Женщина поставила корзину и лопатой стала подкапывать цветочные грядки вокруг мраморного надгробья.
— Правильно вы говорите, — сказала она, — хоть и не знали покойных. Хорошие люди. Мы вот, дворовые, кто городской дом присматривает, приходим сюда по очереди, могилу убираем. Сергей Степанович, — барин наш, — хоть редко приезжает, доволен остается.
— Дворовые? — Удивился Петрусенко. — Вольноотпущенные, вы хотели сказать?
— Оно так называется, — охотно согласилась женщина, — да только все, кто служил издавна у господ Шабалиных, в доме, да при дворе, да в службах, — все остались у них. Мало кто ушел на вольную.
— Что, так хорошо жилось у князей?
— Так ведь и крыша, и еда, и забота о нас — все было. А коль уйти, так кто знает, где пристанище найдешь, к каким людям попадешь. А работать-то везде надо. Вот и выходит, что лучше там, где привычно.
Она выпрямилась, обтерла лоб тыльной стороной ладони. Викентий подвинулся:
— Присядьте, — предложил. — Чудно здесь, покой. Поговорить приятно.
Женщина улыбнулась застенчиво, присела на край. Викентий, почти бессознательно, повернул разговор в нужное ему русло:
— Но барыня ваша, говорят, сурова была?
— Строга, верно, но напрасной обиды мы от нее не знали. Степан Афанасьевич, и то сказать, вовсе был добродушный, ласковый человек. Да он помер рано, так мы все с барыней. А она Бога любила и по божьим заповедям жила. У них-то, у Шабалиных, все ребятишки в деревнях да дворовые грамотные были: она учителей и доктора выписывала, школу и лекарский дом содержала. А как верный слуга состарится, так пансион ему клала.
— Вот вы говорите: по божьим законам жила. А разве гордыня — не грех?

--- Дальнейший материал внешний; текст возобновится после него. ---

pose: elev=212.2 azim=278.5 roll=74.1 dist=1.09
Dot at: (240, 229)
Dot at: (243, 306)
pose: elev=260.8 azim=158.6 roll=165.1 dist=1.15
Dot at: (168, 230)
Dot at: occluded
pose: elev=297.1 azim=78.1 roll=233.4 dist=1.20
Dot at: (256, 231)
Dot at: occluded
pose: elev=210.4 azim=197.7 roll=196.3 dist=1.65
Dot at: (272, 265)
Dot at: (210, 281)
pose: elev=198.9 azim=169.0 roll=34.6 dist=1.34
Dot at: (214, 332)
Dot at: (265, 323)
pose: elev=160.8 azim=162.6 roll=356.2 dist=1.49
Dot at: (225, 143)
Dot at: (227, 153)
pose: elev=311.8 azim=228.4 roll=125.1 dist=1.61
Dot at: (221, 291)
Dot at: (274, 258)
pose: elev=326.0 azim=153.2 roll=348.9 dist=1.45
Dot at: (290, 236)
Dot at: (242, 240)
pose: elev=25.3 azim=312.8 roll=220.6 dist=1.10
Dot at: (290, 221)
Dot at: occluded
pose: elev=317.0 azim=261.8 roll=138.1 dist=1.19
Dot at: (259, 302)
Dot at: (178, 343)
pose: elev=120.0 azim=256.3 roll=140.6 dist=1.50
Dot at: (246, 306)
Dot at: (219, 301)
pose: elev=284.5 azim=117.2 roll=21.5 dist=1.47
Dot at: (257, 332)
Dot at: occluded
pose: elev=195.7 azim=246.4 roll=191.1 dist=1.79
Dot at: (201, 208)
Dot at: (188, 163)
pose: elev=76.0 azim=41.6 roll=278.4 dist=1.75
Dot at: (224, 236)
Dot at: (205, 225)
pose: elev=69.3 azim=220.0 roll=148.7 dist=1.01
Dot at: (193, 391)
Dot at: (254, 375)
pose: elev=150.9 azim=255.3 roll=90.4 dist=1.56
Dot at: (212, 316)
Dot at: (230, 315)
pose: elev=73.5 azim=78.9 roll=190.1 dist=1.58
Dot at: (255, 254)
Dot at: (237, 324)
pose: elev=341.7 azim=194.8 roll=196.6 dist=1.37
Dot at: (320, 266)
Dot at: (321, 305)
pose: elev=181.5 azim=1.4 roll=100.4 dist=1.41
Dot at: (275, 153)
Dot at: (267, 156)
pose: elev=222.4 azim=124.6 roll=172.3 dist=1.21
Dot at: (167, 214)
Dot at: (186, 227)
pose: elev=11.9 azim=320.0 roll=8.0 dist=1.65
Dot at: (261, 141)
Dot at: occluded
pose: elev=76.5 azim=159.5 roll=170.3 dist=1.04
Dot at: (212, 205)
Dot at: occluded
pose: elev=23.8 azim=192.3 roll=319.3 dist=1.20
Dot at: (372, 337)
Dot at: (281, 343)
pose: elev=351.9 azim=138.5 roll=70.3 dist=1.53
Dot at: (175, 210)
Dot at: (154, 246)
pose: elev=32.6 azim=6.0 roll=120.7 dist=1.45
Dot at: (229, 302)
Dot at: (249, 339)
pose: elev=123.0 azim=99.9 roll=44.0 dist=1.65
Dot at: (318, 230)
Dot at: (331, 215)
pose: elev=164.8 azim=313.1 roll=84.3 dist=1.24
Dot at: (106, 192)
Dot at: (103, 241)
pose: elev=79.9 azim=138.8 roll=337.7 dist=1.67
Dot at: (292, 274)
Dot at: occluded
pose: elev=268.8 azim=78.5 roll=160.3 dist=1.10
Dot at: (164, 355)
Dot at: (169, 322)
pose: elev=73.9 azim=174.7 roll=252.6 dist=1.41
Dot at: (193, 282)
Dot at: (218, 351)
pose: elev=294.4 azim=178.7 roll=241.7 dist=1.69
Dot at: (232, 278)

— Да, — вздохнула его собеседница, — горда наша барыня была. А зря все-таки людей не обижала.
— Нет? — Викентий прищурился. — А дочку от себя оттолкнула? Почему?
Волнение охватило его. Он понял уже свою ошибку и мысленно корил себя: «Слуг, слуг надо было расспросить! Уж они-то знают!» Но женщина, словно отвечая на его мысли, разочаровала:
— Про то никто не знает. В доме о том разговоров никогда не велось — барыня не позволяла… — Но, помолчав, добавила. — Может, только я разок и слыхала. Да и то — Бог весть! — так ли поняла, али допридумывала сама…
Ах, как боялся Викентий спугнуть ее! Потому, сдерживая нетерпение, незаметно перевел дыхание, помолчав, сказал мягко:
— Я человек посторонний, здесь в гостях у родственников. Любопытствую. Судьбы людские — интереснейшая штука.
— Ладно, расскажу вам, — решилась собеседница. — Вы и вправду чужой, а их вот, — кивнула на могилу, — в живых уж нет. Никому худа не будет. — Простое миловидное ее лицо осветила улыбка. — А мне приятно вспомнить жизнь былую, молодость, хозяев…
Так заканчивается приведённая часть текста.